After the top down heyday of the 16-bit football games, fans waited to see what developments the glorious CD revolution would bring. Glimpses came from two different versions of FIFA International Soccer: the fab-whizzo all-new 3DO game, and the DOS port of the original, the CD version of which featured audio commentary from the late Tony Gubba.

Unfortunately, you could only play the former if you had a 3DO, and the latter was still basically the Megadrive FIFA and therefore fundamentally a fairly awful game of computer footy. (Plus, while Tony Gubba was definitely a recognisable voice off the telly, he was – with all due respect – more of a “third match on Match of the Day” kind of guy than someone who’d be handed the big World Cup games).

FIFA ’96 brought the 3D engine and match commentary together. And it wasn’t just any old commentary: it was provided by none other than Motty himself, the BBC’s John Motson. The recently retired Motson isn’t everyone’s cup of tea, with his excitable nature seemingly inspiring the whole next generation of commentators to go absolutely bananas at a late winner during an inconsequential mid-table encounter, and many at the time preferred the more measured stylings of Barry Davies (who provided duties on rival title Actua Soccer). However, for most fans of a certain age, Motty was the voice of football.

To fire up the demo and hear his voice booming out of your speakers for the first time was really something, regardless of the fact that EA made him utter the words “Virtual Stadium Soccer”. The demo featured the teams from the 1994 World Cup final: Brazil and Italy. And, this reference to Virtual Stadium aside, it looked, sounded and felt – at the time – like the real thing.

Even now, the simplicity of the FIFA ’96 commentary works in its favour, with subsequent games’ attempts to add detail only serving to make the presentation seem less authentic (a reasonably recent iteration which punctuated the action with incessant updates from AI matches sticks in the memory).
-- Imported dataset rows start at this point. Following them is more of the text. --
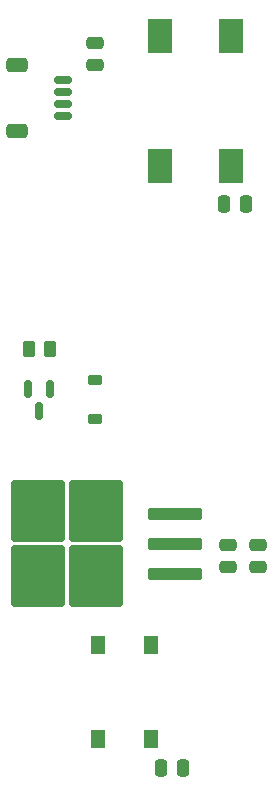
<source format=gbr>
%TF.GenerationSoftware,KiCad,Pcbnew,8.0.8*%
%TF.CreationDate,2025-01-26T19:36:25-06:00*%
%TF.ProjectId,ptSolar-Breakout,7074536f-6c61-4722-9d42-7265616b6f75,rev?*%
%TF.SameCoordinates,Original*%
%TF.FileFunction,Paste,Top*%
%TF.FilePolarity,Positive*%
%FSLAX46Y46*%
G04 Gerber Fmt 4.6, Leading zero omitted, Abs format (unit mm)*
G04 Created by KiCad (PCBNEW 8.0.8) date 2025-01-26 19:36:25*
%MOMM*%
%LPD*%
G01*
G04 APERTURE LIST*
G04 Aperture macros list*
%AMRoundRect*
0 Rectangle with rounded corners*
0 $1 Rounding radius*
0 $2 $3 $4 $5 $6 $7 $8 $9 X,Y pos of 4 corners*
0 Add a 4 corners polygon primitive as box body*
4,1,4,$2,$3,$4,$5,$6,$7,$8,$9,$2,$3,0*
0 Add four circle primitives for the rounded corners*
1,1,$1+$1,$2,$3*
1,1,$1+$1,$4,$5*
1,1,$1+$1,$6,$7*
1,1,$1+$1,$8,$9*
0 Add four rect primitives between the rounded corners*
20,1,$1+$1,$2,$3,$4,$5,0*
20,1,$1+$1,$4,$5,$6,$7,0*
20,1,$1+$1,$6,$7,$8,$9,0*
20,1,$1+$1,$8,$9,$2,$3,0*%
G04 Aperture macros list end*
%ADD10R,1.300000X1.550000*%
%ADD11RoundRect,0.225000X-0.375000X0.225000X-0.375000X-0.225000X0.375000X-0.225000X0.375000X0.225000X0*%
%ADD12RoundRect,0.250000X2.050000X0.300000X-2.050000X0.300000X-2.050000X-0.300000X2.050000X-0.300000X0*%
%ADD13RoundRect,0.250000X2.025000X2.375000X-2.025000X2.375000X-2.025000X-2.375000X2.025000X-2.375000X0*%
%ADD14RoundRect,0.250000X0.262500X0.450000X-0.262500X0.450000X-0.262500X-0.450000X0.262500X-0.450000X0*%
%ADD15RoundRect,0.150000X-0.150000X0.587500X-0.150000X-0.587500X0.150000X-0.587500X0.150000X0.587500X0*%
%ADD16R,2.000000X3.000000*%
%ADD17RoundRect,0.150000X-0.625000X0.150000X-0.625000X-0.150000X0.625000X-0.150000X0.625000X0.150000X0*%
%ADD18RoundRect,0.250000X-0.650000X0.350000X-0.650000X-0.350000X0.650000X-0.350000X0.650000X0.350000X0*%
%ADD19RoundRect,0.250000X-0.475000X0.250000X-0.475000X-0.250000X0.475000X-0.250000X0.475000X0.250000X0*%
%ADD20RoundRect,0.250000X0.475000X-0.250000X0.475000X0.250000X-0.475000X0.250000X-0.475000X-0.250000X0*%
%ADD21RoundRect,0.250000X0.250000X0.475000X-0.250000X0.475000X-0.250000X-0.475000X0.250000X-0.475000X0*%
%ADD22RoundRect,0.250000X-0.250000X-0.475000X0.250000X-0.475000X0.250000X0.475000X-0.250000X0.475000X0*%
G04 APERTURE END LIST*
D10*
%TO.C,SW2*%
X156250000Y-122025000D03*
X156250000Y-129975000D03*
X151750000Y-122025000D03*
X151750000Y-129975000D03*
%TD*%
D11*
%TO.C,D1*%
X151500000Y-99600000D03*
X151500000Y-102900000D03*
%TD*%
D12*
%TO.C,U1*%
X158250000Y-116000000D03*
X158250000Y-113460000D03*
D13*
X151525000Y-116235000D03*
X151525000Y-110685000D03*
X146675000Y-116235000D03*
X146675000Y-110685000D03*
D12*
X158250000Y-110920000D03*
%TD*%
D14*
%TO.C,R1*%
X147662500Y-97000000D03*
X145837500Y-97000000D03*
%TD*%
D15*
%TO.C,Q1*%
X147700000Y-100375000D03*
X145800000Y-100375000D03*
X146750000Y-102250000D03*
%TD*%
D16*
%TO.C,J6*%
X163000000Y-81500000D03*
X157000000Y-81500000D03*
X157000000Y-70500000D03*
X163000000Y-70500000D03*
%TD*%
D17*
%TO.C,J2*%
X148750000Y-74250000D03*
X148750000Y-75250000D03*
X148750000Y-76250000D03*
X148750000Y-77250000D03*
D18*
X144875000Y-72950000D03*
X144875000Y-78550000D03*
%TD*%
D19*
%TO.C,C6*%
X162750000Y-113550000D03*
X162750000Y-115450000D03*
%TD*%
D20*
%TO.C,C5*%
X151500000Y-72950000D03*
X151500000Y-71050000D03*
%TD*%
D21*
%TO.C,C4*%
X158950000Y-132500000D03*
X157050000Y-132500000D03*
%TD*%
D19*
%TO.C,C3*%
X165250000Y-113550000D03*
X165250000Y-115450000D03*
%TD*%
D22*
%TO.C,C2*%
X162350000Y-84750000D03*
X164250000Y-84750000D03*
%TD*%
M02*

</source>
The game itself, though a massive step forward from the original FIFA, was a little on the clumsy side and contemporary critics (wrongly, in my view) compared it unfavourably with Actua Soccer, even to the extent that an advertising campaign for Actua specifically referenced the critical consensus. But FIFA ’96 was the template for the future of the series, and for the next generation of football games.